I always look forward to your latest posts, it makes a crappy day great.
I LOVE the literal lols! You know, it took me about 5 minutes before I worked out what the writing said on BOTH cakes...the writings were so...swirly. Unless "Jason" was a girl, I'd feel really bad for the kid for that pretty flower and PURPLE lettering... (you know what they say about purple, eh? lol) As for the second one, the decorator obviously decided they'd try to fit everything in O_o
The first cake looks really nice from a distance, until you read the inscription. When I first read it, I suspected that the buyer meant they'd give the baker/decorator a big tip if delivered by 12pm/am... you know, sort of an incentive to get it in early or on time?
Thank you to Vinca Leaf Quilts. I totally couldn't figure out what the first cake said!
Totally unrelated, but just got an e-mail with these fantastic cakes. Enjoy!!
http://www.tom-phillips.info/images.a/russian.cake.contest.htm
Ahhh, I love these - good old fashion wrecks. The candles adding up to thirteen are too funny. Although a thirteen-year-old would know what a wreck the cake is, so that's too bad. At least when the cakes are for little kids, only the parents are disappointed.
When I see these beautiful-but-literal cakes, I can't help thinking what kind of wrecks I would have made if I'd had to write inscriptions on cakes in Finnish before I really spoke the language well. I suspect I would have made cakes very similar to these... except mine would not have been as beautifully decorated.
Thank you Margaret for pointing out that *some* 12-years-old boys named Jason might actually like the purple flower. It's a refreshing change from the "Happy Birthday with Violent Superhero" macho crap that so many parents seem to think is the ONLY acceptable boy cake. -Robin the Catlady
Wow, how ridiculous. Haven't you ever thought that professional cake decorators are 'wrecking' cakes because customers can't follow directions?

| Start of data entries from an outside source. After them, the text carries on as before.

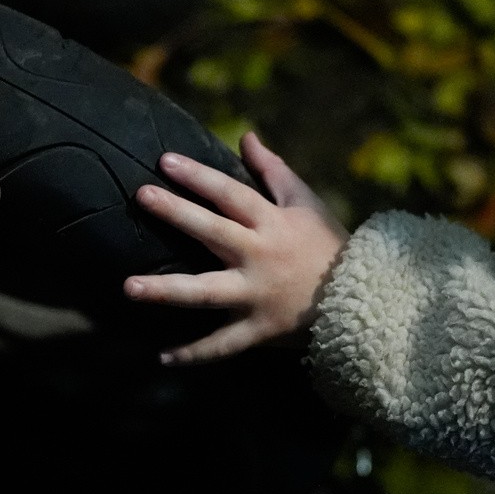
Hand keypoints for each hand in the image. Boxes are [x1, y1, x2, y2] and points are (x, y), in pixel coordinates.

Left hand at [124, 132, 348, 364]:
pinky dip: (195, 354)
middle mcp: (260, 256)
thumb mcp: (306, 203)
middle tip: (141, 196)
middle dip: (176, 213)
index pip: (230, 193)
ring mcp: (257, 295)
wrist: (366, 300)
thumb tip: (246, 136)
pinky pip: (223, 344)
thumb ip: (273, 170)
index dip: (199, 176)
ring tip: (128, 287)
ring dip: (166, 290)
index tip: (165, 161)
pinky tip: (162, 358)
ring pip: (206, 291)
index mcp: (271, 223)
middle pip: (212, 231)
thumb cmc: (328, 245)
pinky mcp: (259, 329)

You are supposed to write VERBATIM what you want on the cake. The decorators aren't stupid - they're actually the ones with the sense of humor.

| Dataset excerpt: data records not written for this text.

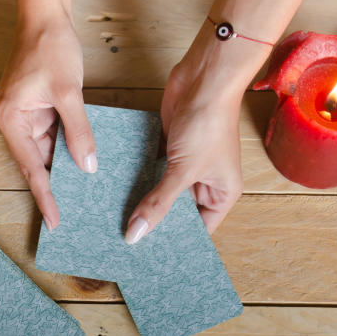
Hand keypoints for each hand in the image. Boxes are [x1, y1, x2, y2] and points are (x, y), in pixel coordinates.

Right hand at [0, 4, 95, 230]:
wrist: (46, 15)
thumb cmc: (49, 45)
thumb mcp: (68, 91)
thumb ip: (78, 131)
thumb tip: (87, 165)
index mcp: (11, 119)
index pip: (30, 167)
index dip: (44, 196)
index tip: (54, 220)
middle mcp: (14, 121)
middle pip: (36, 163)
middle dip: (54, 187)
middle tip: (71, 217)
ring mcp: (25, 115)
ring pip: (47, 151)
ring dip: (63, 169)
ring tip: (81, 197)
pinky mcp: (38, 109)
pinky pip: (53, 136)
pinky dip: (67, 149)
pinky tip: (82, 164)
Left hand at [125, 37, 258, 243]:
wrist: (205, 76)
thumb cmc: (209, 122)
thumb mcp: (183, 170)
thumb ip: (159, 203)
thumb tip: (136, 234)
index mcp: (221, 194)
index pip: (198, 230)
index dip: (175, 243)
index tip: (149, 258)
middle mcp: (205, 182)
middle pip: (176, 212)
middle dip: (154, 223)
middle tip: (125, 242)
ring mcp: (186, 165)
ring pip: (161, 191)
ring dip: (142, 200)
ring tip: (115, 222)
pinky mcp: (170, 148)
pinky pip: (151, 170)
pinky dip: (137, 178)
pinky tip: (115, 192)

I just don't understand how this happens! I think Alisa Knits must be right about them not speaking English very well. How else could these cakes happen?

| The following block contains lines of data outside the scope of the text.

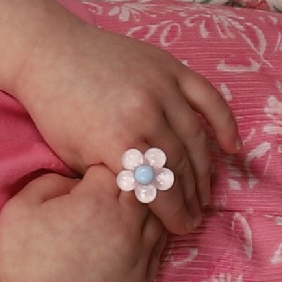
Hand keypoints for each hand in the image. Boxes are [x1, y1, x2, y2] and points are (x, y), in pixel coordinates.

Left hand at [0, 12, 239, 240]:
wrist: (49, 52)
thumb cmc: (55, 109)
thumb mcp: (73, 156)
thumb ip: (110, 179)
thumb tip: (141, 202)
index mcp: (117, 142)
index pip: (157, 189)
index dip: (173, 214)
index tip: (182, 229)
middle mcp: (145, 115)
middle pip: (180, 167)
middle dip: (190, 198)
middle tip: (195, 216)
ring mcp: (161, 88)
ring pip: (196, 139)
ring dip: (205, 170)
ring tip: (205, 192)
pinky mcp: (170, 67)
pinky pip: (209, 98)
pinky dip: (224, 123)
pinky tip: (232, 147)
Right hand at [0, 167, 166, 281]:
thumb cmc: (18, 259)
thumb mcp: (22, 204)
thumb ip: (54, 180)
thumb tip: (78, 181)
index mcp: (98, 202)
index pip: (115, 168)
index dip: (99, 172)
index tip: (87, 182)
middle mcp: (128, 227)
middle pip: (144, 192)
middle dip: (124, 191)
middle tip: (101, 202)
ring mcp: (140, 259)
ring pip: (158, 222)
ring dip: (141, 216)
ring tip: (115, 223)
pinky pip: (157, 254)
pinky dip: (146, 244)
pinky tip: (124, 246)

Cakes aside (and these are hilarious and tremendously sad), it disturbs me that so many comments have indicated surprise or disbelief that a cake with purple writing and a purple flower could be for a guy. First off, I would suggest that you all take a look at what male teens are wearing these days. (I know, I teach high school.) Pink is no longer verboten, sneakers come in all colors of the rainbow, etc. And hasn't society gotten to a point where colors don't indicate anything? As a girl, I always wanted a blue birthday cake when I was a kid, but way back then it was considered unusual. We're in the 21st century, folks; purple is far from feminine. And does that mean there is only one acceptable color for a guy's cake--blue? Is red OK? Green? What about orange? What makes a color a masculine color anyway?
--Lisa
WV--nonolesa: what I heard when I asked for a blue birthday cake as a little girl. (My name is Lisa!)
People, we have no idea how old 'Jason' is - stop insisting (s)he's 12. The '12' refers to time the customer wanted the cake delivered, not the age of the recipient.
Apparently the wreckerators aren't the only ones who can't read.
I can't believe this cake is real. I worked at a bakery. Several people are involved in the cake-making process. First, there is the person writing the cake order. Second, the cake decorator looks at the order to make sure nothing is misspelled or confusing to them. Third, the same cake decorator (or a different one) puts the icing on. Finally, all the envious/bored clerks look at their cakes.
I would be really, really entertained if they delivered it on time and still got their tip.
Apparently it's not OK for a guy to have purple frosting on a cake? what is wrong with you people???
When I saw this I thought it was some parents wishing their soon-to-die kid an early birthday...
My husband said for more info on where they find these people go to darwinawards dot com.